→ Exercise: Go over the listing below line by line, and return each one holding the string "down".
________________________
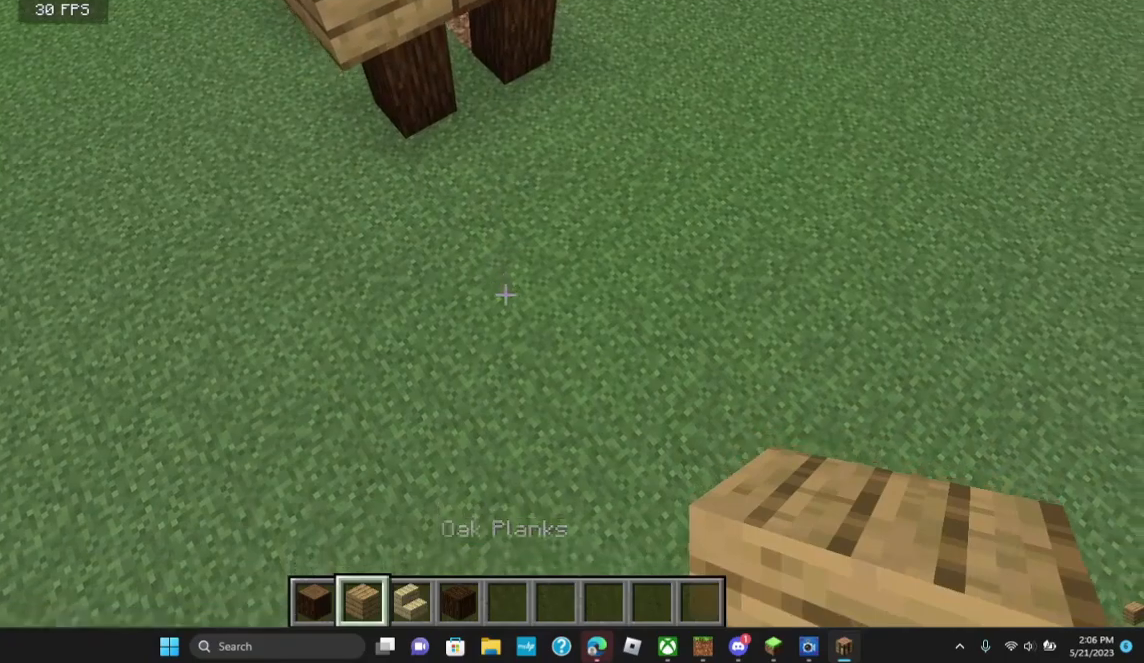
{"keys": [], "mouse": [], "events": []}
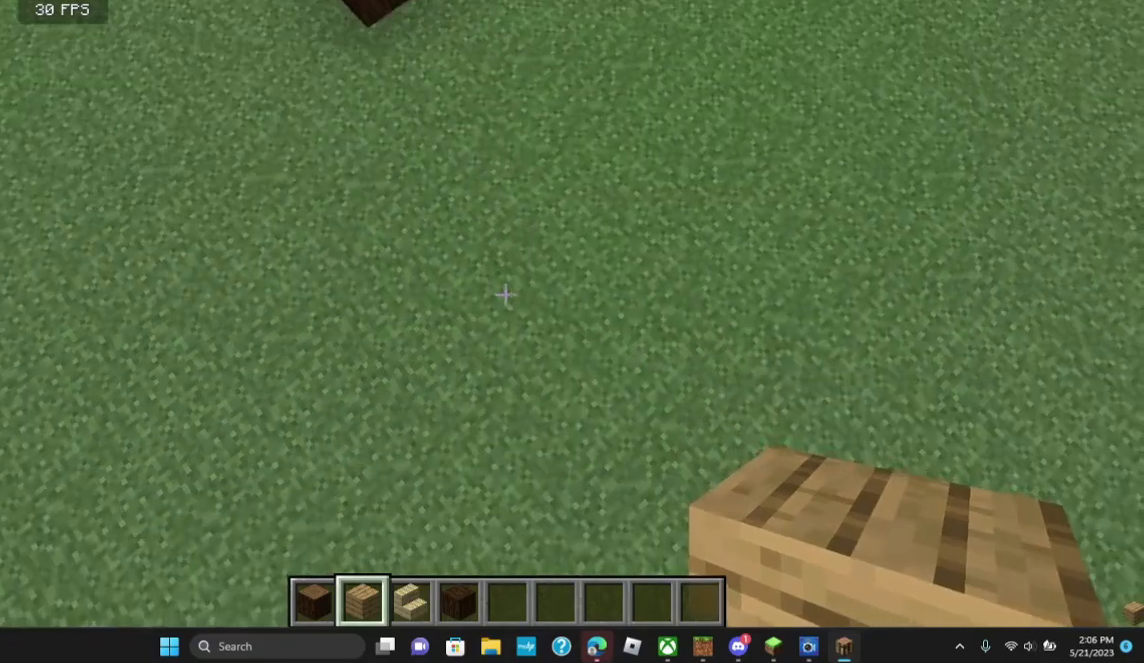
{"keys": [], "mouse": [], "events": []}
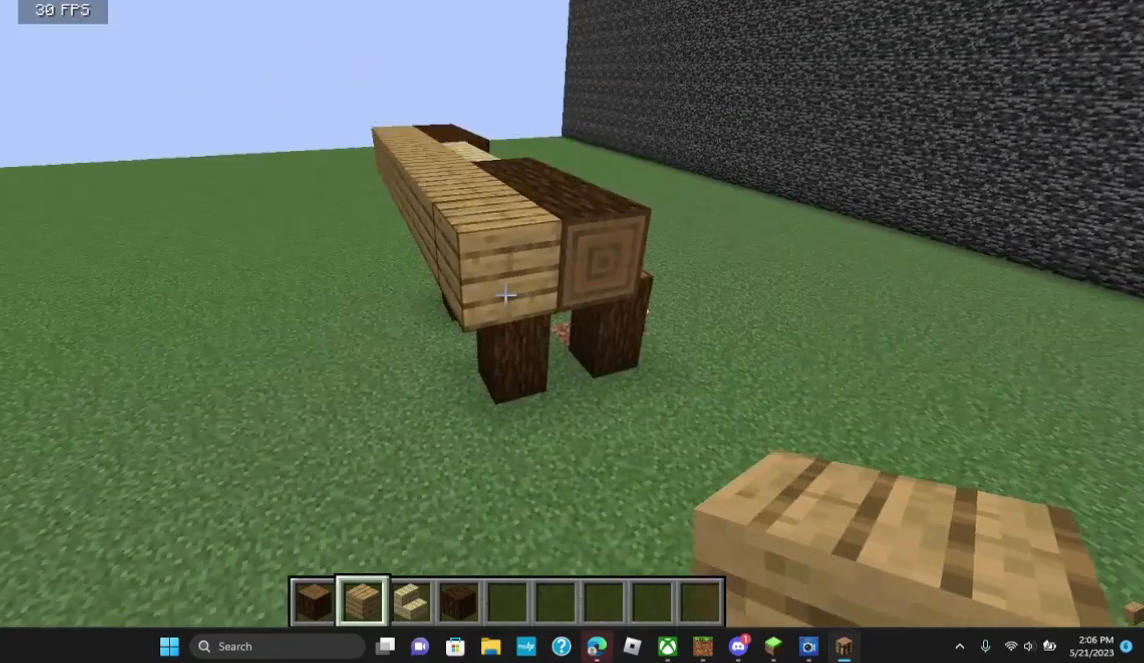
{"keys": [], "mouse": ["right"], "events": [[500, "mouse_right", "down"]]}
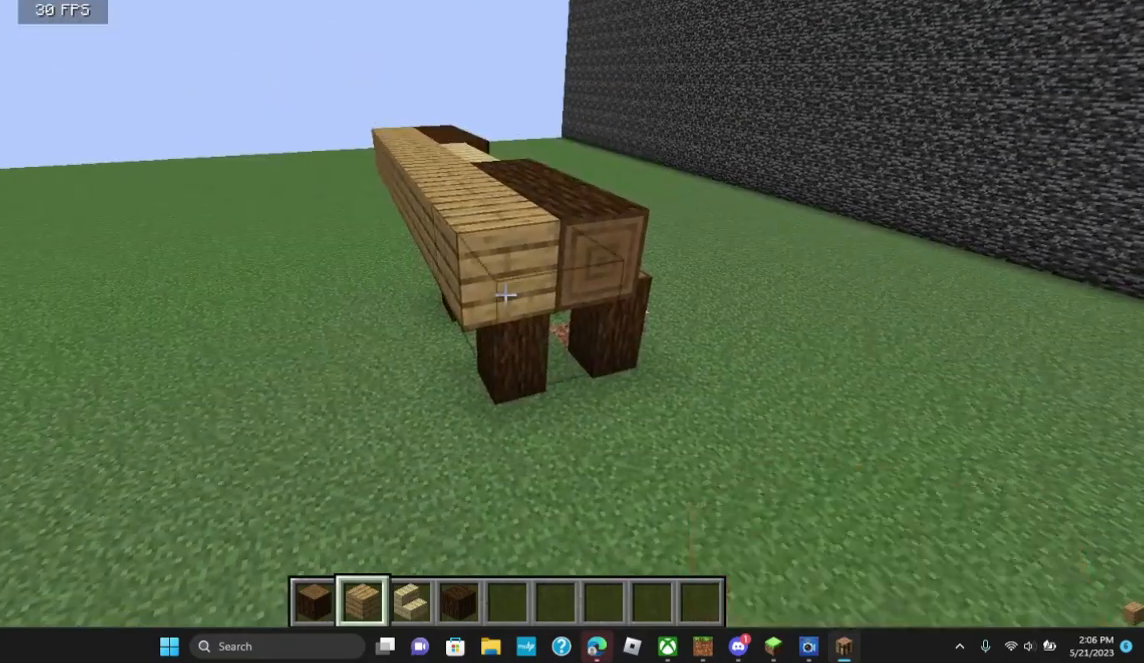
{"keys": ["w"], "mouse": [], "events": [[100, "mouse_right", "up"], [500, "w", "down"]]}
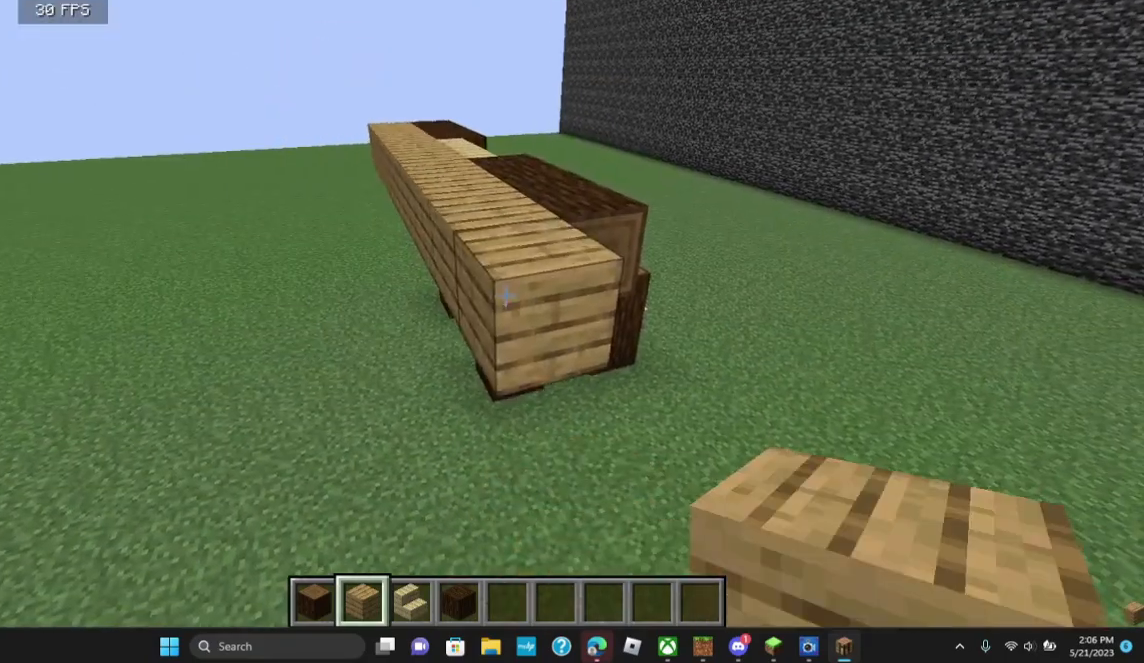
{"keys": [], "mouse": [], "events": [[100, "w", "up"]]}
________________________
→ Completed exercise:
{"keys": [], "mouse": ["right"], "events": [[500, "mouse_right", "down"]]}
{"keys": ["w"], "mouse": [], "events": [[100, "mouse_right", "up"], [500, "w", "down"]]}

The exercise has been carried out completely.